When I first realised and got a therapist, that's kind of complicated. The moment of "oh crap, this is real actually" happened while seeing a trainee therapist with mind who had already told us she isn't experienced enough to do trauma counselling. I said yes that's fine I just want to talk about ADHD... then stuff came out that I didn't really expect
The actual time to get help after that was very quick as I knew by then private was the only option. So we searched for therapists on the BACP website, with experience in dissociation. You can actually put that into the filter! So after doing our own background check we picked one and asked for urgent help asap. It only took about a week after that for our first session!
The journey before any of that is too long to tell and probably not very interesting. I knew something was wrong, I knew I needed therapy and tried it but it felt like I could never work out what it was I actually needed to talk about.

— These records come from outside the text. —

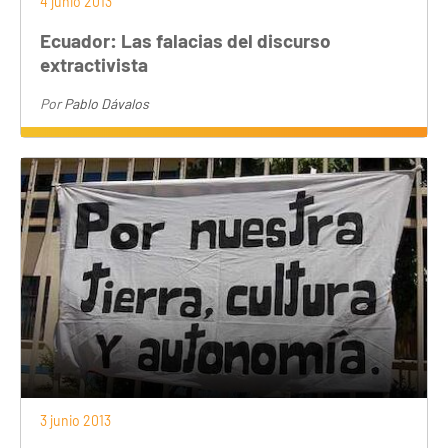
4 junio 2013
Ecuador: Las falacias del discurso
extractivista
Por
Pablo Dávalos
3 junio 2013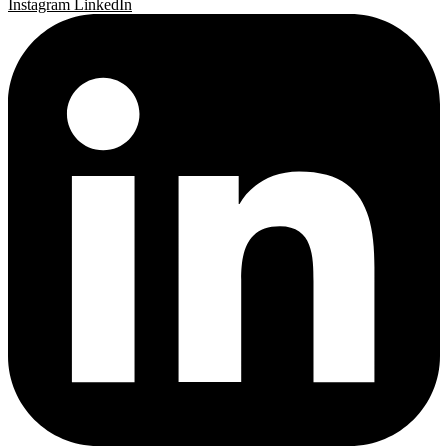
Instagram
LinkedIn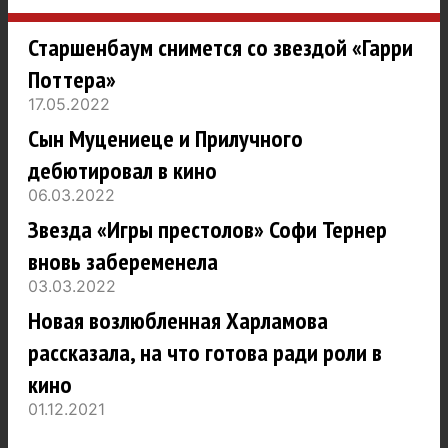
Старшенбаум снимется со звездой «Гарри
Поттера»
17.05.2022
Сын Муцениеце и Прилучного
дебютировал в кино
06.03.2022
Звезда «Игры престолов» Софи Тернер
вновь забеременела
03.03.2022
Новая возлюбленная Харламова
рассказала, на что готова ради роли в
кино
01.12.2021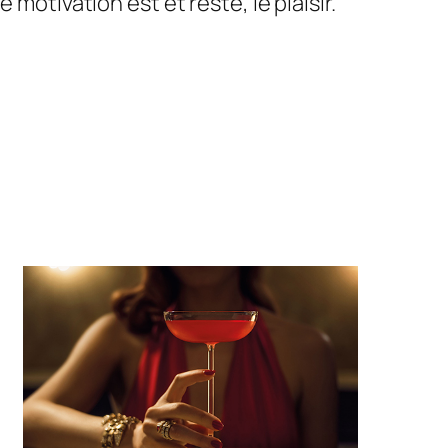
motivation est et reste, le plaisir.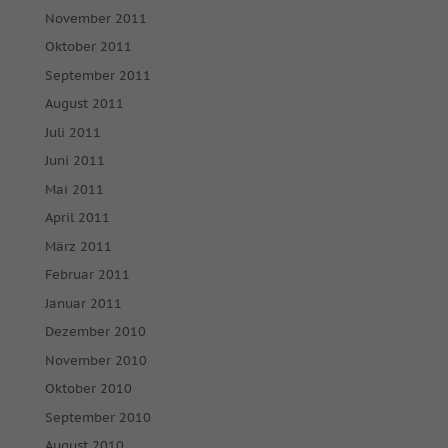
November 2011
Oktober 2011
September 2011
August 2011
Juli 2011
Juni 2011
Mai 2011
April 2011
März 2011
Februar 2011
Januar 2011
Dezember 2010
November 2010
Oktober 2010
September 2010
August 2010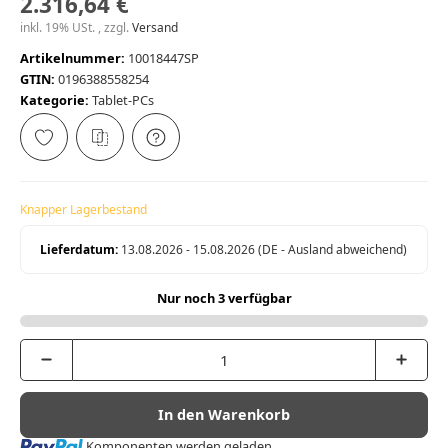
2.316,64 €
inkl. 19% USt. , zzgl.
Versand
Artikelnummer:
10018447SP
GTIN:
0196388558254
Kategorie:
Tablet-PCs
Knapper Lagerbestand
Lieferdatum:
13.08.2026 - 15.08.2026
(DE - Ausland abweichend)
Nur noch 3 verfügbar
In den Warenkorb
Loading...
Komponenten werden geladen ...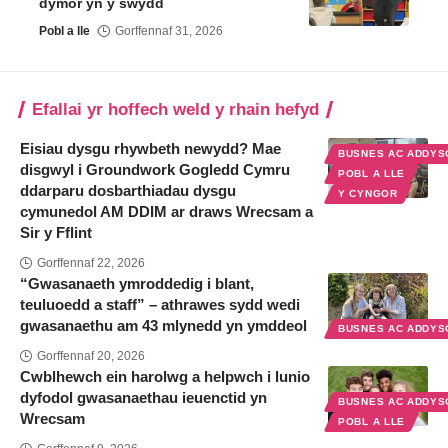
dymor yn y swydd
Pobl a lle
Gorffennaf 31, 2026
Efallai yr hoffech weld y rhain hefyd
Eisiau dysgu rhywbeth newydd? Mae
BUSNES AC ADDYS
disgwyl i Groundwork Gogledd Cymru
POBL A LLE
ddarparu dosbarthiadau dysgu
Y CYNGOR
cymunedol AM DDIM ar draws Wrecsam a
Sir y Fflint
Gorffennaf 22, 2026
“Gwasanaeth ymroddedig i blant,
teuluoedd a staff” – athrawes sydd wedi
gwasanaethu am 43 mlynedd yn ymddeol
BUSNES AC ADDYS
Gorffennaf 20, 2026
Cwblhewch ein harolwg a helpwch i lunio
dyfodol gwasanaethau ieuenctid yn
BUSNES AC ADDYS
Wrecsam
POBL A LLE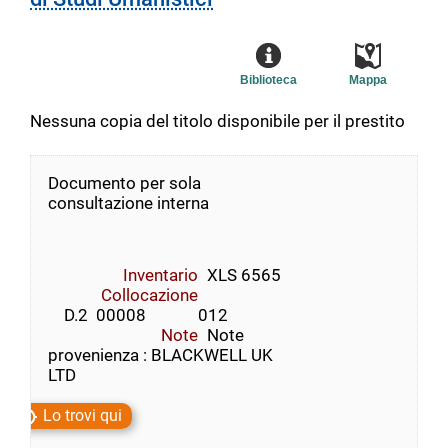
Biblioteca
Mappa
Nessuna copia del titolo disponibile per il prestito
Documento per sola
consultazione interna
Inventario
XLS 6565
Collocazione
    D.2  00008             012
Note
Note
provenienza : BLACKWELL UK
LTD
Lo trovi qui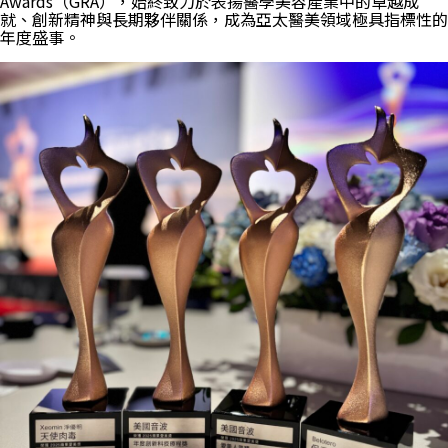
Awards（GRA），始終致力於表揚醫學美容產業中的卓越成
就、創新精神與長期夥伴關係，成為亞太醫美領域極具指標性的
年度盛事。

I wasn't sure what we have, as some things matched with OSDD/DID and some didn't. I was hoping for a clear answer. But unfortunately, sometimes things just aren't clear no matter how you look at it. She said our dissociation was too much to be "just" DPDR. But not enough to be DID, and probably not even "Partial DID", though it might be that (this is the new ICD-11 category they were using in place of OSDD). So I was diagnosed with "unspecified dissociative disorder" in July 2022
I have mixed feelings about that. On the one hand, it does match exactly how I feel, that I don't quite fit into any box. I can understand her reasoning. On the other hand, my personality already feels "unspecified" enough already and even just that word was quite a lot to get my head around. It would have been more helpful to have something clearer. When the reality around you seems unclear, and your own identity feels unclear, it doesn't help so much when your diagnosis isn't clear either. And maybe with more time and actual support, it would have been? But equally, sometimes that's just how it is.
Overall though, once I had time to work through it, getting the diagnosis has been REALLY helpful. Therapy feels smoother now. I'm not as worried anymore that I might be faking to myself or imagining that things are worse than they are. I still get a bit of that sometimes but it's NOTHING compared to how it was before. I think all the times I was pushed back by doctors and psychiatrists before had really added to my sense that I couldn't be that bad and other people are much more deserving of help than me
The response from the doctors since my diagnosis has been underwhelming. Months later my GP admitted he hadn't even read the good psychiatrist's report, and even after he skimmed it, it was kind of clear that he didn't understand what it was about. I've not been offered any kind of help or therapy (not that I trust local services enough to submit to their help at this point anyway... but still). If it wasn't for my benefits, particularly PIP, I'd have nothing as I can't work. Thanks to that, I have enough to pay for my own counselling and I'm very lucky to have that. It's been almost two years of therapy now and progress is very slow. But it is keeping me stable and we are slowly healing and doing better, just very very slowly. Dissociative disorders take a lot of work, and it feels like most psychiatric services just can't be bothered with us. Most of us have trouble valuing ourselves, and the professionals seem to agree with that self-assessment.
I don't know how, but I think things aren't going to change in the NHS unless we go out and make them do it ourselves. I'm glad you are putting these stories and experiences together, that seems a good place to start.